The base stack is FastAPI over PostgreSQL (SQLAlchemy async), deployed on GCP (Cloud Run, Cloud SQL, Secret Manager) in Dockerized form, with schema evolution governed by Alembic. One detail that matters: the bulk of the backend is Python, but the querying of transaction events was solved with a separate microservice in NestJS/TypeScript over MongoDB, which exposes the latest event per transaction identifier filtering by status (paid / cancelled) with Argentina timezone handling. The choice was not a fashion: it was using the right tool for a high-cardinality event query, without contaminating the transactional ledger.
Information and data layer
Data governance was design, not an annex. The analytics layer is a reconstructible piece: a bi_rebuild process that derives the reporting from the model, it does not accumulate it. If the business logic changes or a dashboard is in doubt, the layer is rebuilt from the raw facts instead of dragging dirty state along. That reconstruction feeds the business dashboards and the design of cubes for MicroStrategy —fact_ticket (coverage by route) and its variant with the manifest tag set—, each with its documented schema and its deployment runbook.
The criterion that holds it all together: traceability from the metric to the source. Any number on a dashboard can be traced back to the raw event that originated it, because that raw event was never deleted. In a financial domain, that is not an engineering luxury: it is the difference between a report you can defend in an audit and one you have to take on faith.
How the work was run
The work was carried out in 2026 with a code agent harness governed by its own instruments, not by improvised prompting. The concrete and verifiable:
- Living documentation as source of truth. The architecture, the OLTP and ingestion model, and the analytics layer live as versioned documents in the repo —not in one person’s head nor in a wiki that ages—. The agent works against that versioned source and not against its memory.
- Versioned risk register. Security and operations decisions —HMAC enforcement, guard of the auth key via Secret Manager, observability of the manifest re-fetch— are kept in a living register that evolves with the system, so that each mitigation stays auditable and not implicit.
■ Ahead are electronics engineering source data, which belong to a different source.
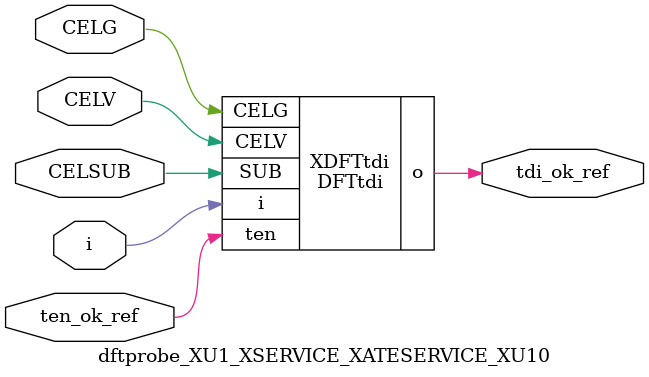
<source format=v>


module DFTtdi ( o, CELV, SUB, i, ten, CELG );

  input CELV;
  input ten;
  input i;
  output o;
  input CELG;
  input SUB;
endmodule


module dftprobe_XU1_XSERVICE_XATESERVICE_XU10 (i,tdi_ok_ref,ten_ok_ref,CELG,CELSUB,CELV);
input  i;
output  tdi_ok_ref;
input  ten_ok_ref;
input  CELG;
input  CELSUB;
input  CELV;

DFTtdi XDFTtdi(
  .i (i),
  .o (tdi_ok_ref),
  .ten (ten_ok_ref),
  .CELG (CELG),
  .SUB (CELSUB),
  .CELV (CELV)
);

endmodule


</source>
- Provider contract snapshot versioned locally. The ticketing platform’s OpenAPI is kept as a snapshot in the repo, with an explicit update process. The data contract lives under version control on our side: when the provider changes, the change shows up in a diff, not in a production error.
- Automated jobs as discipline, not heroics. Reconciliation and recovery of missing data are scheduled, reproducible processes that do not depend on someone remembering to run them. The schema is versioned with Alembic migrations, not with manual changes against the database.
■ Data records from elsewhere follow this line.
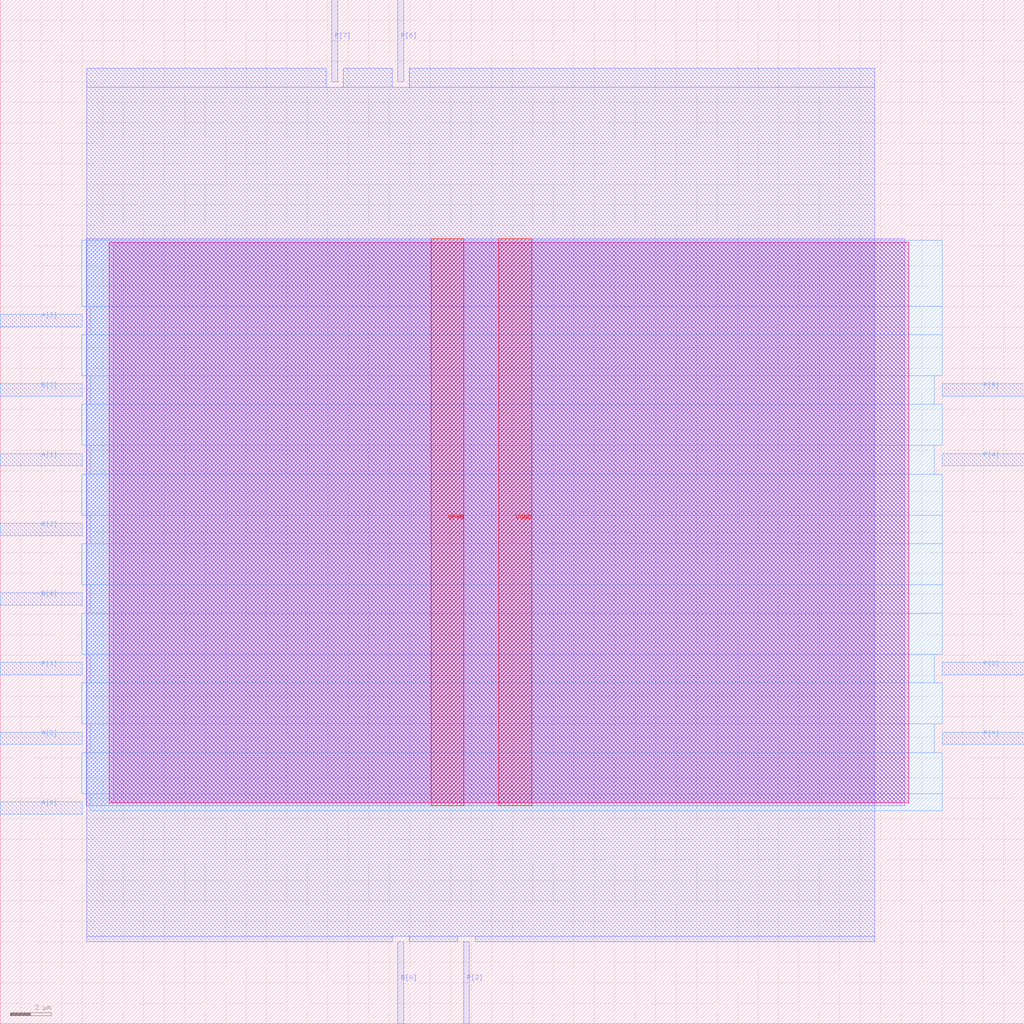
<source format=lef>
VERSION 5.7 ;
  NOWIREEXTENSIONATPIN ON ;
  DIVIDERCHAR "/" ;
  BUSBITCHARS "[]" ;
MACRO mult4_SarsaNada_e8_SARSA_RUIDO_e9_SARSA_RUIDO_e9_SARSA_RUIDO_e9
  CLASS BLOCK ;
  FOREIGN mult4_SarsaNada_e8_SARSA_RUIDO_e9_SARSA_RUIDO_e9_SARSA_RUIDO_e9 ;
  ORIGIN 0.000 0.000 ;
  SIZE 50.000 BY 50.000 ;
  PIN A[0]
    DIRECTION INPUT ;
    USE SIGNAL ;
    ANTENNAGATEAREA 0.126000 ;
    PORT
      LAYER met3 ;
        RECT 0.000 10.240 4.000 10.840 ;
    END
  END A[0]
  PIN A[1]
    DIRECTION INPUT ;
    USE SIGNAL ;
    ANTENNAGATEAREA 0.196500 ;
    PORT
      LAYER met3 ;
        RECT 0.000 27.240 4.000 27.840 ;
    END
  END A[1]
  PIN A[2]
    DIRECTION INPUT ;
    USE SIGNAL ;
    ANTENNAGATEAREA 0.213000 ;
    PORT
      LAYER met3 ;
        RECT 0.000 13.640 4.000 14.240 ;
    END
  END A[2]
  PIN A[3]
    DIRECTION INPUT ;
    USE SIGNAL ;
    ANTENNAGATEAREA 0.196500 ;
    PORT
      LAYER met3 ;
        RECT 0.000 34.040 4.000 34.640 ;
    END
  END A[3]
  PIN B[0]
    DIRECTION INPUT ;
    USE SIGNAL ;
    ANTENNAGATEAREA 0.196500 ;
    PORT
      LAYER met2 ;
        RECT 19.410 0.000 19.690 4.000 ;
    END
  END B[0]
  PIN B[1]
    DIRECTION INPUT ;
    USE SIGNAL ;
    ANTENNAGATEAREA 0.213000 ;
    PORT
      LAYER met3 ;
        RECT 0.000 20.440 4.000 21.040 ;
    END
  END B[1]
  PIN B[2]
    DIRECTION INPUT ;
    USE SIGNAL ;
    ANTENNAGATEAREA 0.196500 ;
    PORT
      LAYER met3 ;
        RECT 0.000 23.840 4.000 24.440 ;
    END
  END B[2]
  PIN B[3]
    DIRECTION INPUT ;
    USE SIGNAL ;
    ANTENNAGATEAREA 0.213000 ;
    PORT
      LAYER met3 ;
        RECT 0.000 30.640 4.000 31.240 ;
    END
  END B[3]
  PIN P[0]
    DIRECTION OUTPUT ;
    USE SIGNAL ;
    PORT
      LAYER met3 ;
        RECT 46.000 13.640 50.000 14.240 ;
    END
  END P[0]
  PIN P[1]
    DIRECTION OUTPUT ;
    USE SIGNAL ;
    ANTENNADIFFAREA 0.445500 ;
    PORT
      LAYER met3 ;
        RECT 0.000 17.040 4.000 17.640 ;
    END
  END P[1]
  PIN P[2]
    DIRECTION OUTPUT ;
    USE SIGNAL ;
    ANTENNADIFFAREA 0.445500 ;
    PORT
      LAYER met2 ;
        RECT 22.630 0.000 22.910 4.000 ;
    END
  END P[2]
  PIN P[3]
    DIRECTION OUTPUT ;
    USE SIGNAL ;
    ANTENNADIFFAREA 0.445500 ;
    PORT
      LAYER met3 ;
        RECT 46.000 17.040 50.000 17.640 ;
    END
  END P[3]
  PIN P[4]
    DIRECTION OUTPUT ;
    USE SIGNAL ;
    ANTENNADIFFAREA 0.445500 ;
    PORT
      LAYER met3 ;
        RECT 46.000 27.240 50.000 27.840 ;
    END
  END P[4]
  PIN P[5]
    DIRECTION OUTPUT ;
    USE SIGNAL ;
    ANTENNADIFFAREA 0.445500 ;
    PORT
      LAYER met3 ;
        RECT 46.000 30.640 50.000 31.240 ;
    END
  END P[5]
  PIN P[6]
    DIRECTION OUTPUT ;
    USE SIGNAL ;
    ANTENNADIFFAREA 0.445500 ;
    PORT
      LAYER met2 ;
        RECT 19.410 46.000 19.690 50.000 ;
    END
  END P[6]
  PIN P[7]
    DIRECTION OUTPUT ;
    USE SIGNAL ;
    ANTENNADIFFAREA 0.445500 ;
    PORT
      LAYER met2 ;
        RECT 16.190 46.000 16.470 50.000 ;
    END
  END P[7]
  PIN VGND
    DIRECTION INOUT ;
    USE GROUND ;
    PORT
      LAYER met4 ;
        RECT 24.340 10.640 25.940 38.320 ;
    END
  END VGND
  PIN VPWR
    DIRECTION INOUT ;
    USE POWER ;
    PORT
      LAYER met4 ;
        RECT 21.040 10.640 22.640 38.320 ;
    END
  END VPWR
  OBS
      LAYER nwell ;
        RECT 5.330 10.795 44.350 38.165 ;
      LAYER li1 ;
        RECT 5.520 10.795 44.160 38.165 ;
      LAYER met1 ;
        RECT 4.210 10.640 44.160 38.320 ;
      LAYER met2 ;
        RECT 4.230 45.720 15.910 46.650 ;
        RECT 16.750 45.720 19.130 46.650 ;
        RECT 19.970 45.720 42.690 46.650 ;
        RECT 4.230 4.280 42.690 45.720 ;
        RECT 4.230 4.000 19.130 4.280 ;
        RECT 19.970 4.000 22.350 4.280 ;
        RECT 23.190 4.000 42.690 4.280 ;
      LAYER met3 ;
        RECT 3.990 35.040 46.000 38.245 ;
        RECT 4.400 33.640 46.000 35.040 ;
        RECT 3.990 31.640 46.000 33.640 ;
        RECT 4.400 30.240 45.600 31.640 ;
        RECT 3.990 28.240 46.000 30.240 ;
        RECT 4.400 26.840 45.600 28.240 ;
        RECT 3.990 24.840 46.000 26.840 ;
        RECT 4.400 23.440 46.000 24.840 ;
        RECT 3.990 21.440 46.000 23.440 ;
        RECT 4.400 20.040 46.000 21.440 ;
        RECT 3.990 18.040 46.000 20.040 ;
        RECT 4.400 16.640 45.600 18.040 ;
        RECT 3.990 14.640 46.000 16.640 ;
        RECT 4.400 13.240 45.600 14.640 ;
        RECT 3.990 11.240 46.000 13.240 ;
        RECT 4.400 10.390 46.000 11.240 ;
  END
END mult4_SarsaNada_e8_SARSA_RUIDO_e9_SARSA_RUIDO_e9_SARSA_RUIDO_e9
END LIBRARY


</source>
The point: AI is not in the product delivered to the client; it is in how I build, the way any serious engineer uses their toolset today. Showing it this way —factual, without adjectives— is what distinguishes real command of the tool from the fashionable discourse.
What this case proves
- A real financial backend: a raw-first, event-driven architecture, with HMAC signing, idempotency and a ledger-style model that distinguishes each economic fact —not a CRUD with good intentions.
- Reconstructible data engineering: an analytics layer that is derived from the source and rebuilt, with traceability from the metric to the raw event, ready to be defended in an audit.
- Stack versatility with judgment: Python for the transactional ledger and a NestJS/MongoDB microservice for the event query —the tool chosen for the problem, not out of habit.